Rakoff held a separate hearing in December to determine whether evidence collected by British investigators had tainted the U.S. case. Allen and Conti argued that the government’s star witness, former Rabobank trader Paul Robson, had been influenced in his testimony in the U.S. case by having read 300 pages of statements the defendants had been required to give under U.K. law during a parallel investigation in London. Robson is one of three former traders who struck plea deals with the U.S. in exchange for their testimony against Allen and Conti.

In upholding the convictions on Thursday, Rakoff rejected the claim that Allen and Conti didn’t get a fair trial.

The situation could come up again in a cross-border probe by the U.S., because the Constitution doesn’t allow prosecutors to force people to testify against themselves -- or to use evidence obtained that way.

“We respect the Court’s decision though naturally we are disappointed with it,” Tor Ekeland, a lawyer for Conti, said in a statement. “Mr. Conti plans on pursuing all viable issues on appeal”

Michael Schachter, a lawyer for Allen, didn’t immediately return a voice-mail message left at his office seeking comment on the decision. Peter Carr, a spokesman for the U.S. Justice Department, declined to comment.‘Substantial’ EvidenceRakoff said there was “substantial” evidence and testimony that the U.S. had already identified Allen and Conti as targets of the government’s probe “through means unrelated to any exposure” to testimony that Allen and Conti gave to U.K. authorities conducting their own investigation into the rigging of Libor. The judge also concluded there was “no overlap between the great bulk of Mr. Robson’s trial testimony and defendants’ compelled statements” to U.K. regulators.
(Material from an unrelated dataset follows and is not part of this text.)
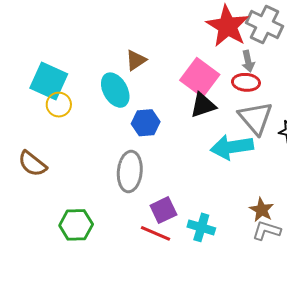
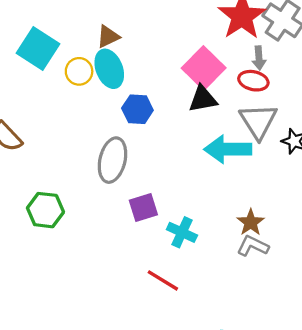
brown triangle: (136, 60) -> (108, 36), moved
yellow circle: (59, 105) -> (79, 71), moved
red line: (156, 233) -> (163, 280), moved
Rakoff said letters between U.K. and U.S. investigators showed that the American officials were warned not to review information gathered by British regulators and that the evidence showed Robson had been instructed by his attorney not to share any information he’d learned from the U.K. probe with American authorities.

“Notwithstanding the happenstance that Mr. Allen and Mr. Conti were not indicted until after the start of Mr. Robson’s cooperation, they would likely have been indicted in any event,” Rakoff said.‘Uncharted Territory’The ruling applies only to this case, but it’s the first to address what is likely to be a recurring legal question: whether American prosecutors probing cross-border transactions can rely on evidence gathered overseas in a manner that may violate U.S. laws.

Prosecutors told Rakoff that ruling for the defendants could cripple some cross-border investigations. They said foreign governments seeking to block U.S. probes might seek to compel testimony and make that evidence public so the U.S. would have a harder time building cases.

“A lot of this stuff is uncharted territory,” said James Koukios, a former Justice Department fraud prosecutor now at Morrison & Foerster LLP in Washington. “These were cutting-edge cases where in some ways they were trying to figure out the rules of the road as they went along.”

The U.S. has charged 13 people with manipulating Libor. Four have pleaded guilty. Charges are pending against the others, who aren’t in the U.S.

The case is U.S. v. Allen, 14-cr-00272, U.S. District Court, Southern District of New York (Manhattan).